■ TASK PROMPT ■
Given the material below, output exactly the lines from the line with "Functional process: Heat liquid" to the line with "Start heating command |", both ends included, and no other lines.

■ LISTED ENTRIES ■
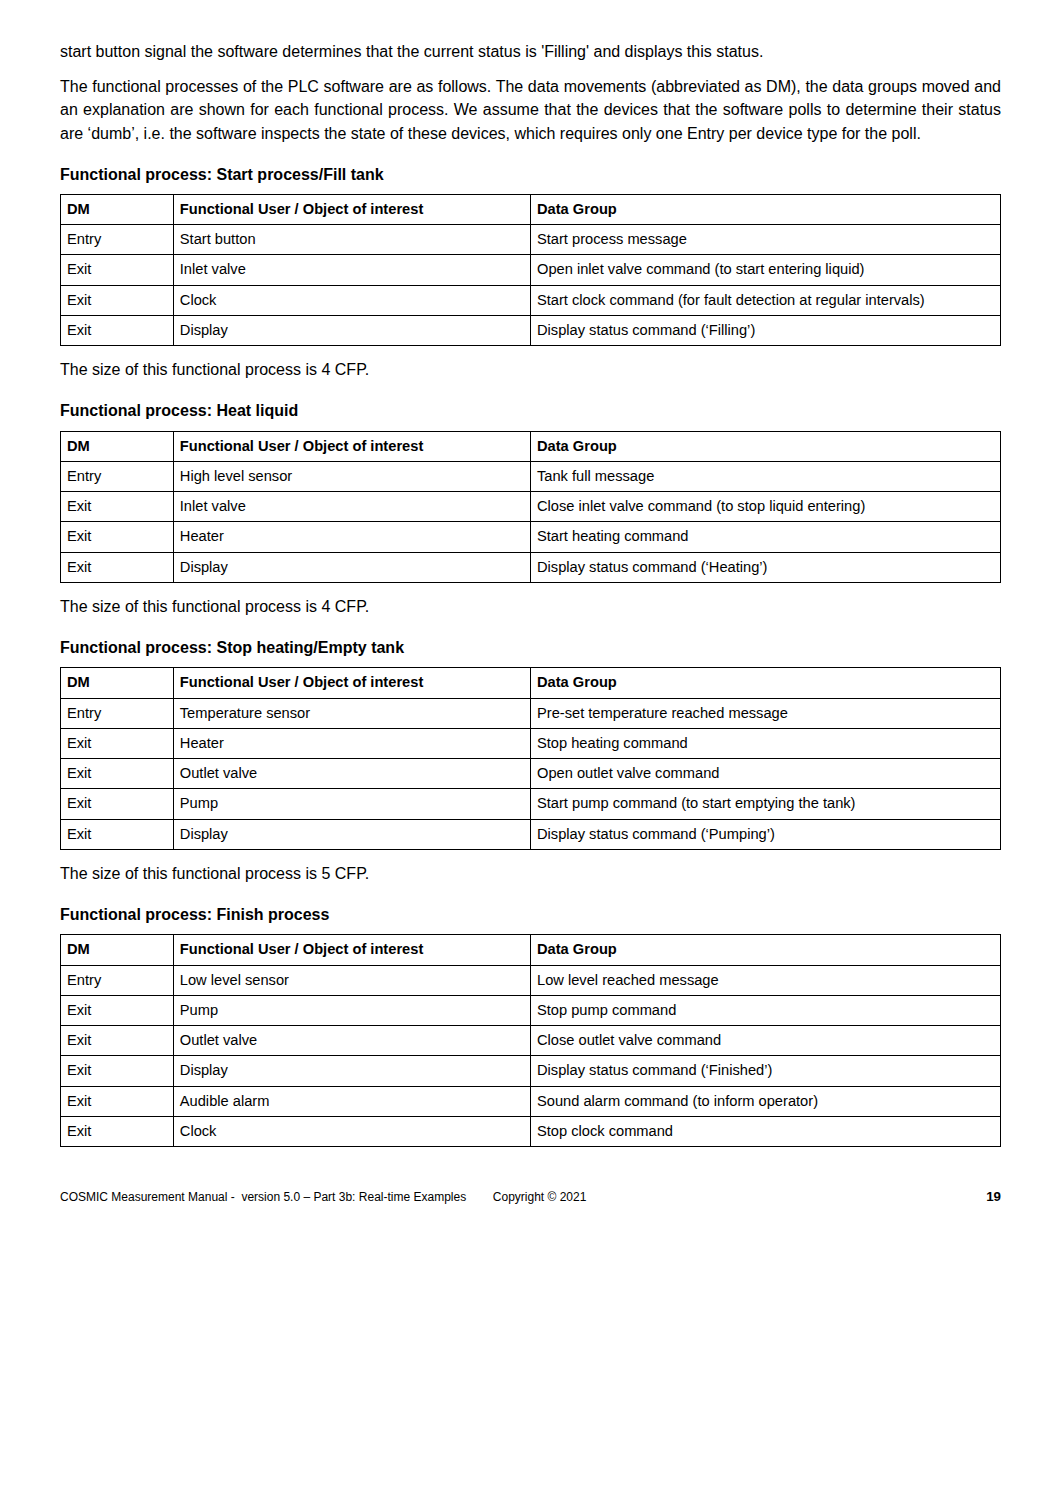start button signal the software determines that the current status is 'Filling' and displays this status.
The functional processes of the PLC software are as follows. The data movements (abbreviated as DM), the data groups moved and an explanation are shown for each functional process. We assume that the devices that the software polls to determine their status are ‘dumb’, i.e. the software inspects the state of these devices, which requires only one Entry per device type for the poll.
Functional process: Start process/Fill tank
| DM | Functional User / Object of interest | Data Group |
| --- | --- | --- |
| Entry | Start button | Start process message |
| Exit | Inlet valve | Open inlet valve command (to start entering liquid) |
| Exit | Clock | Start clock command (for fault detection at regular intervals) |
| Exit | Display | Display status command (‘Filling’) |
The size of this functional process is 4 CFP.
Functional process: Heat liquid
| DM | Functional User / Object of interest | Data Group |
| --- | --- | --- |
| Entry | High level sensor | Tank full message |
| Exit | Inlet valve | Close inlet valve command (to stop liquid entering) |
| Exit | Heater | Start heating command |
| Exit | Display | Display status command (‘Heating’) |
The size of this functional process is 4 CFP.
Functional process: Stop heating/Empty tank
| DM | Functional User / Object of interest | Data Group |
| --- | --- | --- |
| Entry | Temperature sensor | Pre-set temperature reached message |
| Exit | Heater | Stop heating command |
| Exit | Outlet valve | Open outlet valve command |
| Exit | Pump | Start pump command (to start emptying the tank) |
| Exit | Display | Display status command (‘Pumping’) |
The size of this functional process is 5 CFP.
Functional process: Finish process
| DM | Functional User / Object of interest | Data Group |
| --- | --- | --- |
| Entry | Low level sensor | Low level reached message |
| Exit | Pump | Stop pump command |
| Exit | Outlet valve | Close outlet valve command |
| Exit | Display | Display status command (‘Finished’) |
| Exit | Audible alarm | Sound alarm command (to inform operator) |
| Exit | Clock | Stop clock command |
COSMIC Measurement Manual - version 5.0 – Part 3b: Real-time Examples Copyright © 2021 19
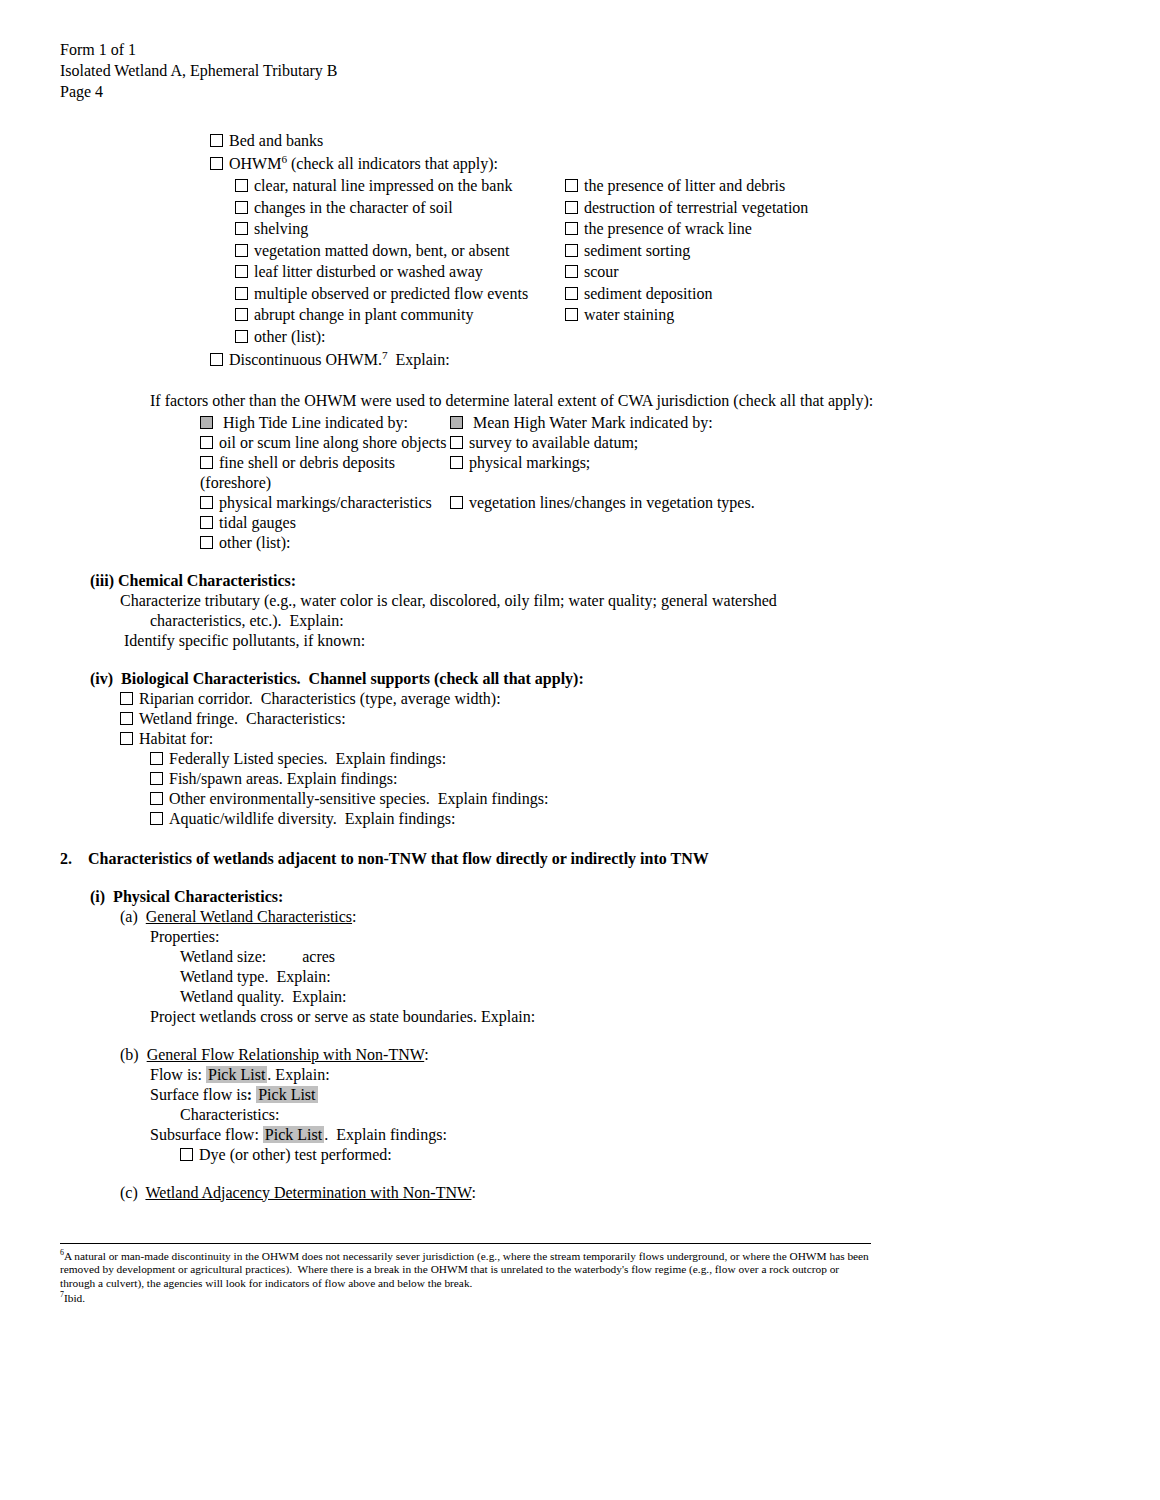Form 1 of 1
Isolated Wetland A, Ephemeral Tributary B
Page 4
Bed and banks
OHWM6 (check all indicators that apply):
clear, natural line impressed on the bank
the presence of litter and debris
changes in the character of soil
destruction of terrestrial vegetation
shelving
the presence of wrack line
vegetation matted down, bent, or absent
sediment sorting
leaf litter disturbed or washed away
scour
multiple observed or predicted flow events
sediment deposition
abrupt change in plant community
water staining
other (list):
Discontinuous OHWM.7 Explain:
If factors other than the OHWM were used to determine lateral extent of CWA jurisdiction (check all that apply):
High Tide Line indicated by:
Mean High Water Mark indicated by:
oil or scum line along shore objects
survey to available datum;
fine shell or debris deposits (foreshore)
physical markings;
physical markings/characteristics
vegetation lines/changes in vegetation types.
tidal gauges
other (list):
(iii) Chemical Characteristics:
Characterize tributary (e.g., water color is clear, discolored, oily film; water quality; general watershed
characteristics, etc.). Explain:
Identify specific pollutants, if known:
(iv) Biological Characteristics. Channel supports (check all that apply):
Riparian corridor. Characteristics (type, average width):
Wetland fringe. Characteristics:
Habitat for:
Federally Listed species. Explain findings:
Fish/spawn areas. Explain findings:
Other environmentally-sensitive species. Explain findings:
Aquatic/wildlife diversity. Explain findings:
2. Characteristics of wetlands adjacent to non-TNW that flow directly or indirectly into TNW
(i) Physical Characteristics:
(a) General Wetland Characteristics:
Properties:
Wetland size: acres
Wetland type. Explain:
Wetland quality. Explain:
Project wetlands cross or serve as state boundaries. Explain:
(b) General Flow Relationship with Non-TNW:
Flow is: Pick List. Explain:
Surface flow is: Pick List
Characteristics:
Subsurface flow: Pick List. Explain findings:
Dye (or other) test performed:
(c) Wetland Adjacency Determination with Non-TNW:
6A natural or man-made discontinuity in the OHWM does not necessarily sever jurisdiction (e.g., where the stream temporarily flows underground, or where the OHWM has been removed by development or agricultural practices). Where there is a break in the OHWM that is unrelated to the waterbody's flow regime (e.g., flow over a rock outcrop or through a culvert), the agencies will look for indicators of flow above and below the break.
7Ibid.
...
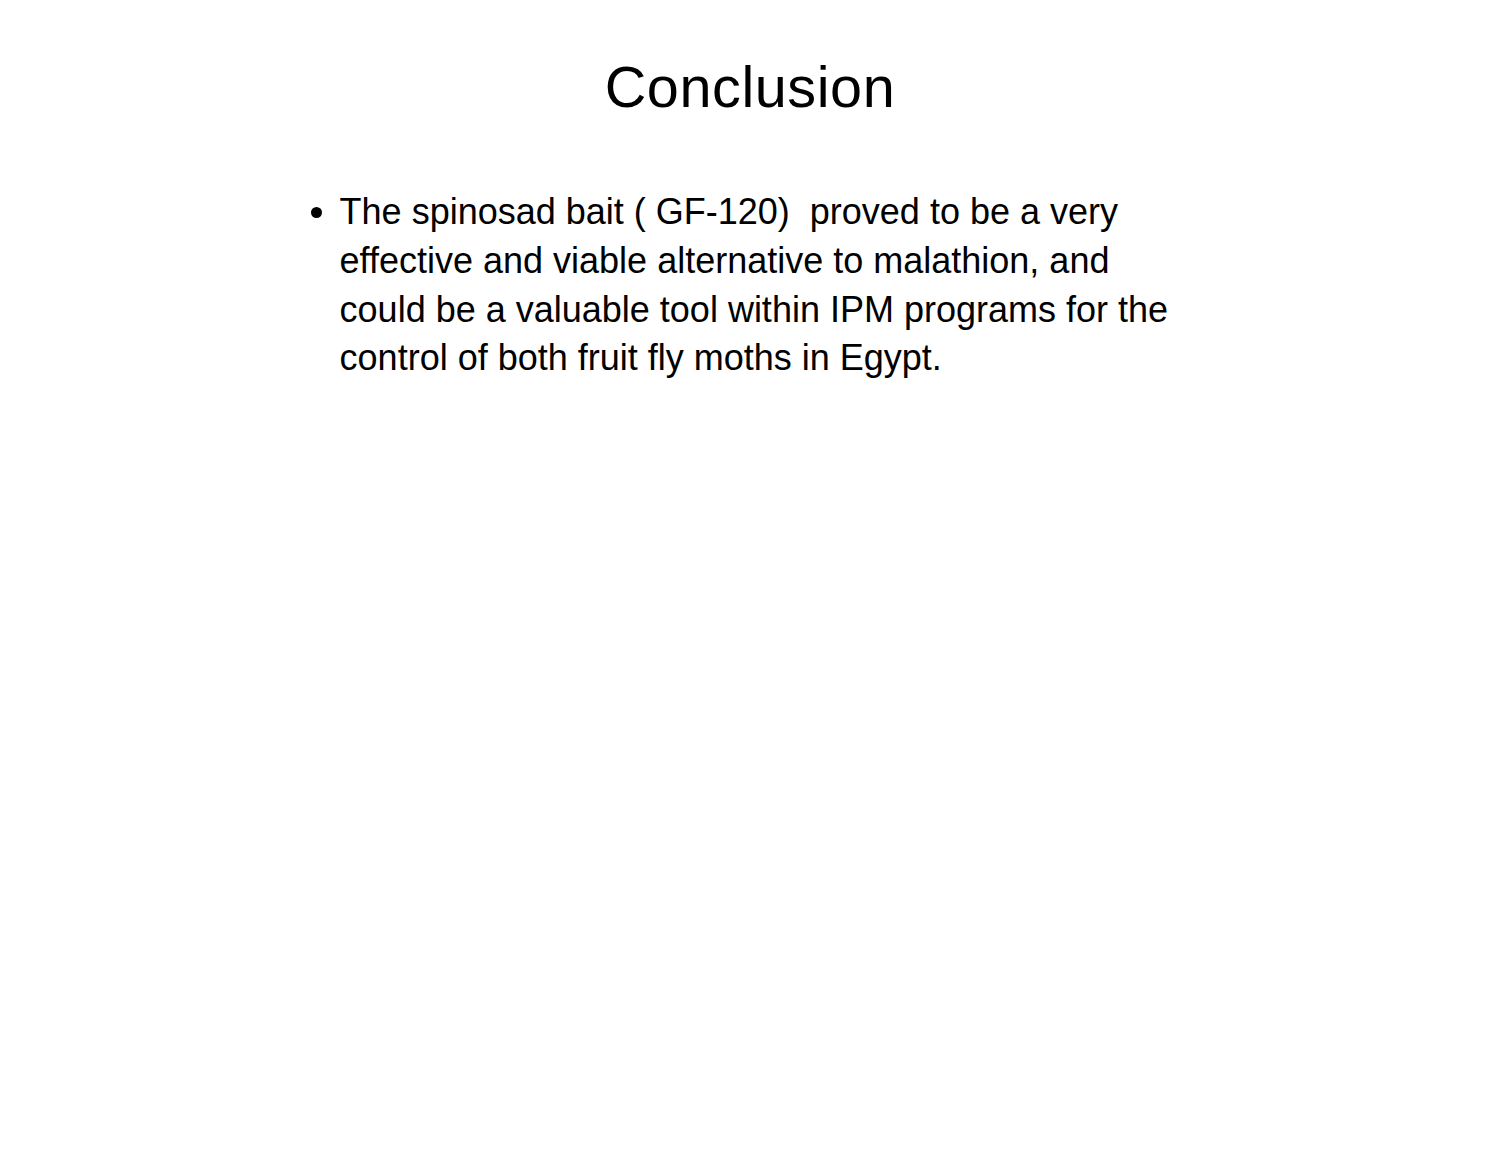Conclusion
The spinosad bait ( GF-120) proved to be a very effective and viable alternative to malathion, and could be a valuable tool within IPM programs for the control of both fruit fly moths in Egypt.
* * *
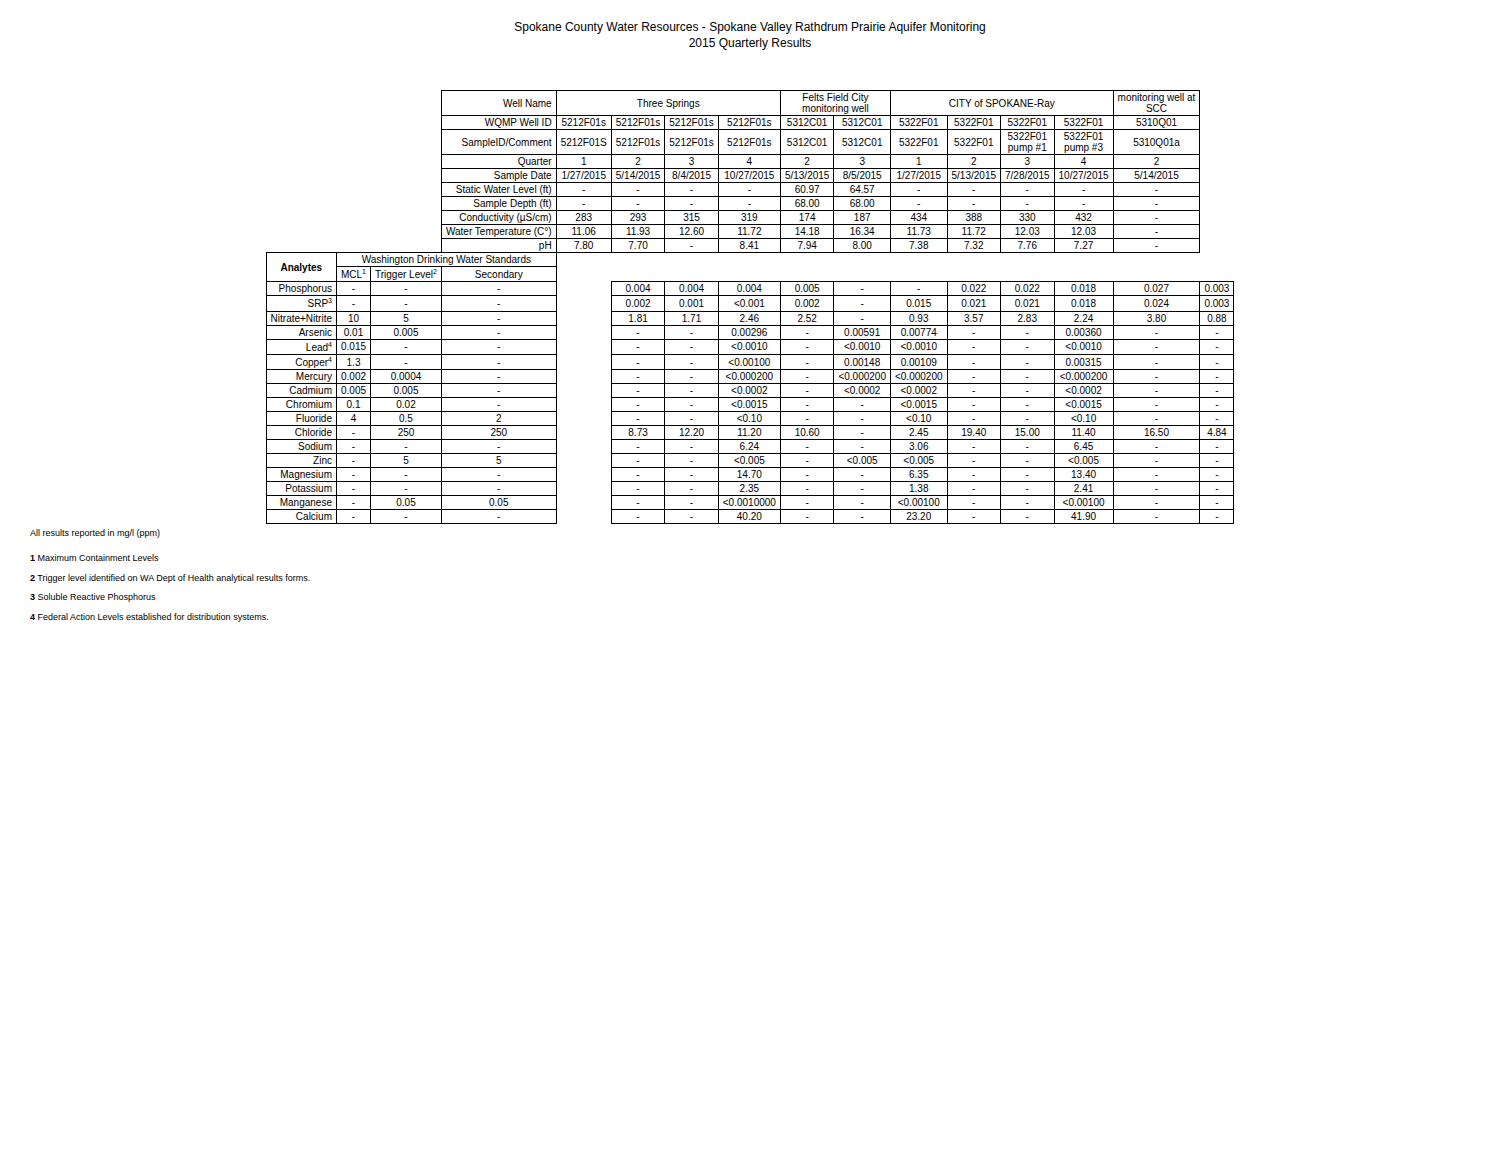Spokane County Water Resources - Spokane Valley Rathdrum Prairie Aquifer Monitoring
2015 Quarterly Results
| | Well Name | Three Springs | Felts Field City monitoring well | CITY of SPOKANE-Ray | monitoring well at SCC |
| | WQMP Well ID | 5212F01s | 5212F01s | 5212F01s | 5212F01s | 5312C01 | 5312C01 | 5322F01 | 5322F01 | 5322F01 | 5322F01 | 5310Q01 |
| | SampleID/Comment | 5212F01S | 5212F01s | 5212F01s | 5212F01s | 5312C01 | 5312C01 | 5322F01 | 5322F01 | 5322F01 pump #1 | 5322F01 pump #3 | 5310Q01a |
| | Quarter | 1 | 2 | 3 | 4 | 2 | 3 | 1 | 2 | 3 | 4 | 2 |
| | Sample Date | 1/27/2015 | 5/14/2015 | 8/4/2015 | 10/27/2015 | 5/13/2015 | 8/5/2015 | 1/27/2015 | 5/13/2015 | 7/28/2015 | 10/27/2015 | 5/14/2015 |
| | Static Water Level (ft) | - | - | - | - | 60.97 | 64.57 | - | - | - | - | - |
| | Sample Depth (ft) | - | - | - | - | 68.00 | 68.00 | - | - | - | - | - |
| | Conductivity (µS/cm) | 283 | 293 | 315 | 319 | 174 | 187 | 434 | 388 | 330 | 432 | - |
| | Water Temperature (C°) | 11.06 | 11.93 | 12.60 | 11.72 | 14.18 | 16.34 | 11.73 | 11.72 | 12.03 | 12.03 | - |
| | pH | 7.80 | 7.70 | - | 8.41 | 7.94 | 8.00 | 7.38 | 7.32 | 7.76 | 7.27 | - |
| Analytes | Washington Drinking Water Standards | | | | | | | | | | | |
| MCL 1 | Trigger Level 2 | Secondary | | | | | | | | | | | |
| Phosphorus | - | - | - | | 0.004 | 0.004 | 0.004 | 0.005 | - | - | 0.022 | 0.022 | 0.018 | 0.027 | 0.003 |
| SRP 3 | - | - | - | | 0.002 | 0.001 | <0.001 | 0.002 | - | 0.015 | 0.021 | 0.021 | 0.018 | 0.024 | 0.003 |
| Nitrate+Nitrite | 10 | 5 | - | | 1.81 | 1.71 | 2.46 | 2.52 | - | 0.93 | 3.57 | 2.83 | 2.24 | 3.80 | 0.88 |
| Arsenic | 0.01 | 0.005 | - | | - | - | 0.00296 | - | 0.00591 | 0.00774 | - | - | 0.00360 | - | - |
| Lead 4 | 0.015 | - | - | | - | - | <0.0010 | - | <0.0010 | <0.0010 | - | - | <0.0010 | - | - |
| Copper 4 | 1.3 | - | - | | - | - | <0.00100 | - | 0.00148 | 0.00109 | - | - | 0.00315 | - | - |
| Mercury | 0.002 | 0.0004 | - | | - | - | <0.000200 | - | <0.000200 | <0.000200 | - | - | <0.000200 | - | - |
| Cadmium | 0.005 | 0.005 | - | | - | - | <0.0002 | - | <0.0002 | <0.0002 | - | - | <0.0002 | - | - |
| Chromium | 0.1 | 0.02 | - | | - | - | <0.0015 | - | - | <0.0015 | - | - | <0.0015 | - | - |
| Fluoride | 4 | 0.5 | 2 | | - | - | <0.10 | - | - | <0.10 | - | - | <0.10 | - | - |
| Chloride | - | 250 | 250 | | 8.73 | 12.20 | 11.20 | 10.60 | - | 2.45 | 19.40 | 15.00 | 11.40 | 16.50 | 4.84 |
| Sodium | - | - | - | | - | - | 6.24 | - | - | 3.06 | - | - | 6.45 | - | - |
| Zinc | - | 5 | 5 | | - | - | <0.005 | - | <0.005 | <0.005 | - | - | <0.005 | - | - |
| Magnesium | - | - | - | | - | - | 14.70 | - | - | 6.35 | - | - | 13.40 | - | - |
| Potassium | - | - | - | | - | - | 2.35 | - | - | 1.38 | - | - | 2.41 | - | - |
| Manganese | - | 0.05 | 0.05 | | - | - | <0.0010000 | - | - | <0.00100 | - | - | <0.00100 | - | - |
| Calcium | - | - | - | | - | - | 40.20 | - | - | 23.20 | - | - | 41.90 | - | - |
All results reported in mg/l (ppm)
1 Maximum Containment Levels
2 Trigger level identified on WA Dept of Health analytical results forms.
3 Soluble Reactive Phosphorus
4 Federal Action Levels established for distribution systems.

■ SOLUTION BELOW ■
Functional process: Heat liquid
| DM | Functional User / Object of interest | Data Group |
| --- | --- | --- |
| Entry | High level sensor | Tank full message |
| Exit | Inlet valve | Close inlet valve command (to stop liquid entering) |
| Exit | Heater | Start heating command |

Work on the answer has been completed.